Kiedy byłem mały Conan Barbarzyńca był jednym z moich ulubionych filmów. Nie wiem właściwie czym mnie przyciągał, przecież raczej nie wysublimowaną grą Arnolda, choć on jakby urodził się do roli gościa, który rozwiązuje problemy z delikatnością i wyczuciem kombajnu Bizon. Może chodziło o klimat? Nieprzyjazny, twardy i surowy? Jeśli Wy też ocieracie łezkę z oka na wspomnienie uroczych dekapitacji, które mogliśy oglądać w produkcji z 1982 roku, to tak - Conan Exiles jest dla Was. To sieciowa produkcja osadzona właśnie w realiach świata stworzonego przez Roberta Howarda. Można też grać samemu, co również jest bardzo przyjemne.
Grę do recenzji dostaliśmy od polskiego wydawcy firmy Techland .
Tak czy inaczej zaczynamy od wiszenia na krzyżu, jako tytułowy Wygnaniec - uwalnia nas sam Conan. Reszta - zależy od nas. Gra rzuca nas na początku na pustynię, choć daleko jej do zupełnych pustkowi. Mamy ruiny, różne małe plemiona i potwory. Początek zresztą - szczególnie dla osób, które nie zetknęły się z tym gatunkiem - jest dosyć trudny i może być zniechęcający. Latamy bowiem samopas, jedynie w przepasce biodrowej, a nawet bez, jak ktoś lubi. Pierwsze ubranka i całą resztę - musimy zdobyć sami.
Jak to sami? To znaczy, że musimy je stworzyć. Zebrać odpowiednią liczbę właściwych surowców i z nich wyprodukować odzienie, broń i narzędzia, które pozwolą nam tworzyć coraz bardziej zaawansowane przedmioty, które umożliwią przetrwanie, zbroję i broń. Możemy też wybudować sobie schronienie.

Szczegóły zadania
Dopisz, proszę, dalszy ciąg tekstu o grze Conan Exiles, zaczynając od miejsca, w którym się kończy. Rekordy to odrębny materiał, niezwiązany z tekstem o grze Conan Exiles.

Wyciąg z danych
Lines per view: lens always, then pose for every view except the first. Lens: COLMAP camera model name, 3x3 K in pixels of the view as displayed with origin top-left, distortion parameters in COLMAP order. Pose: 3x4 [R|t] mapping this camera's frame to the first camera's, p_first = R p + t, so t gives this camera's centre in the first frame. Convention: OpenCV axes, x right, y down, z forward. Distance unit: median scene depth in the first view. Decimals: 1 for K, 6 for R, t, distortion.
* * *
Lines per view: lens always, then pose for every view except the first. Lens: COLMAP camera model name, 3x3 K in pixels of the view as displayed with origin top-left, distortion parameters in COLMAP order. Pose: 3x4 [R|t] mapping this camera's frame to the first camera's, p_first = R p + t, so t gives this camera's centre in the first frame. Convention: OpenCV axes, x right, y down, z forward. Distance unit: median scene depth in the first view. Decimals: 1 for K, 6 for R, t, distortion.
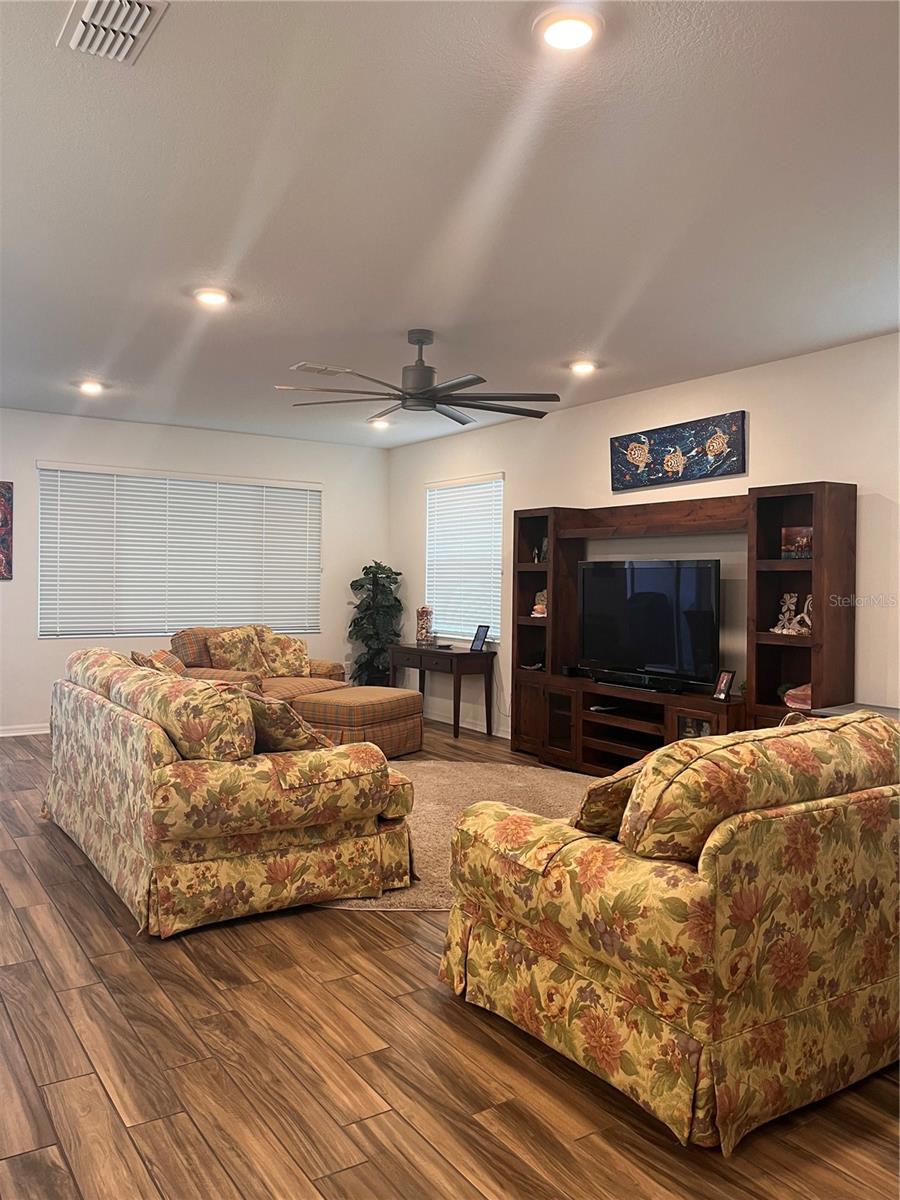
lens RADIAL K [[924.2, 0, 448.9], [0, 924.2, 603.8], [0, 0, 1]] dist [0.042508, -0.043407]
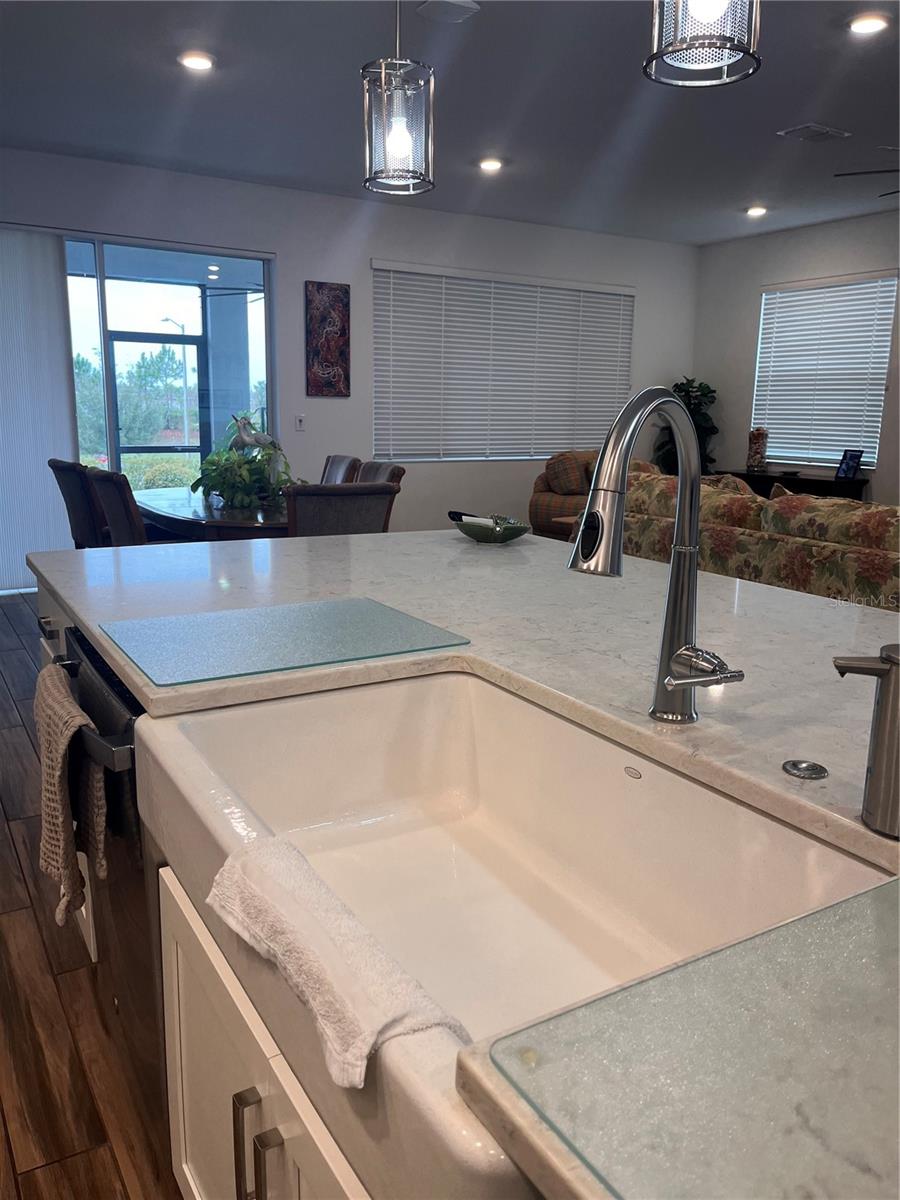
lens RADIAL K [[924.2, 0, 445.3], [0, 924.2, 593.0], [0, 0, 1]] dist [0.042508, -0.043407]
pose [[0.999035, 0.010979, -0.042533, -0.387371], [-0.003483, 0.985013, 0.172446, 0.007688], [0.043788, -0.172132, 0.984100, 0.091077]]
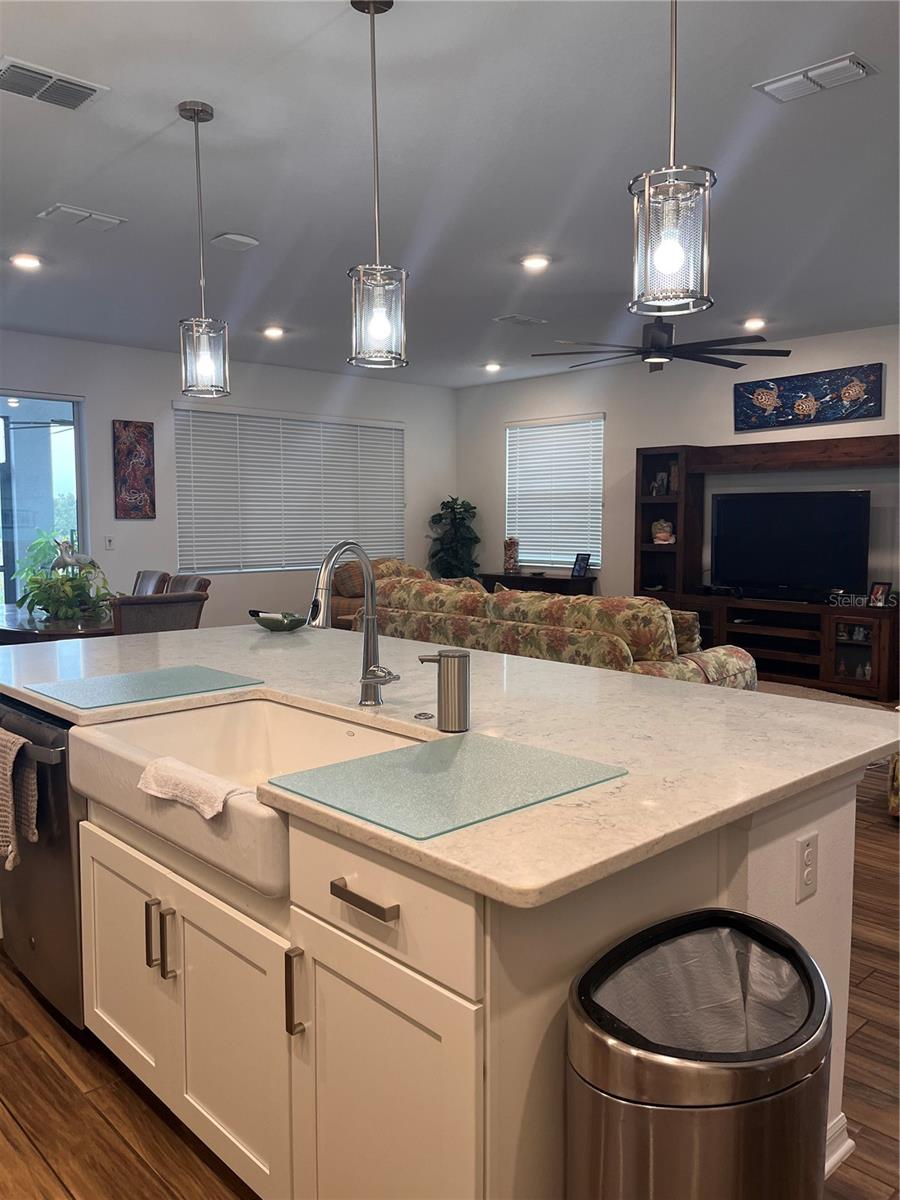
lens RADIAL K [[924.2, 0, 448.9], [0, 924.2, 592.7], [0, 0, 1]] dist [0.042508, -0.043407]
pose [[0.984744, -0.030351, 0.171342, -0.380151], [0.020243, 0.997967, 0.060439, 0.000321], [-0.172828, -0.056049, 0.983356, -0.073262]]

Odpowiedź do zadania
Początek jest o tyle trudny, że na każdym kroku czyhają jakieś "przeszkadzajki", które chcą nas jak najszybciej uwolnić od ziemskiej powłoki - tubylcy, zwierzęta, a nawet po kilku, kilkunastu pierwszych minutach można natknąć się na ożywione szkielety i wielkie skorpiony tudzież monstrualne krokodyle. Na początku lepiej nie wołać nikogo na solóweczki, bo to kończy się szybkim zgonem, a potem szukaniem zwłok, żeby odzyskać zgromadzone materiały i wyposażenie. A gra traktuje nas surowo niczym topór barbarzyńcy, bo dostajemy jedynie wskazówki co zrobić, ale już niekoniecznie jak, po co i gdzie iść.
To gdzie tu jakaś historia, fabuła, opowieść? No nigdzie. Znaczy jest, ale jakieś początki poznajemy dopiero po dłuższej chwili, wtedy spotykamy też NPCów, którzy coś podpowiedzą, widzą naszą przyszłość i w ogóle...
To o co tu chodzi?
Przede wszystkim o przetrwanie, odpowiedni rozwój postaci - zarówno fizyczny, dotyczący siły, wytrzymałości i tak dalej, jak i ten, który odpowiada za umiejętności tworzenia, budowania i zdobywania żywności, bo oczywiście głód bywa tu zabójczy, podobnie jak na przykład pragnienie, zjedzenie surowego mięsa czy pogoda. O ile w trybie dla pojedynczego gracza wszystko opiera się na powolnym rozgryzaniu o co tu chodzi, tak w sieci możemy już liczyć na pomoc innych graczy, zakładanie drużyn, wspólne wypady na wrogie plemiona, co jest szczególnie przyjemne i niekiedy okraszone możliwością wcielenia się jakieś potężne bóstwo. To autorom akurat wyszło.
Co jeszcze wyszło? No właśnie klimat. Conan Exiles raczy nas tym samym wrażeniem, co jego filmowy dziadek sprzed ponad 30 lat, taką nieprzejednaną przyrodą, dzikością, starciem jednostki z siłami potężniejszymi od niej - sama pustynia potrafi zadziwić bezkresem. Bardzo dobrze to wygląda i się odczuwa.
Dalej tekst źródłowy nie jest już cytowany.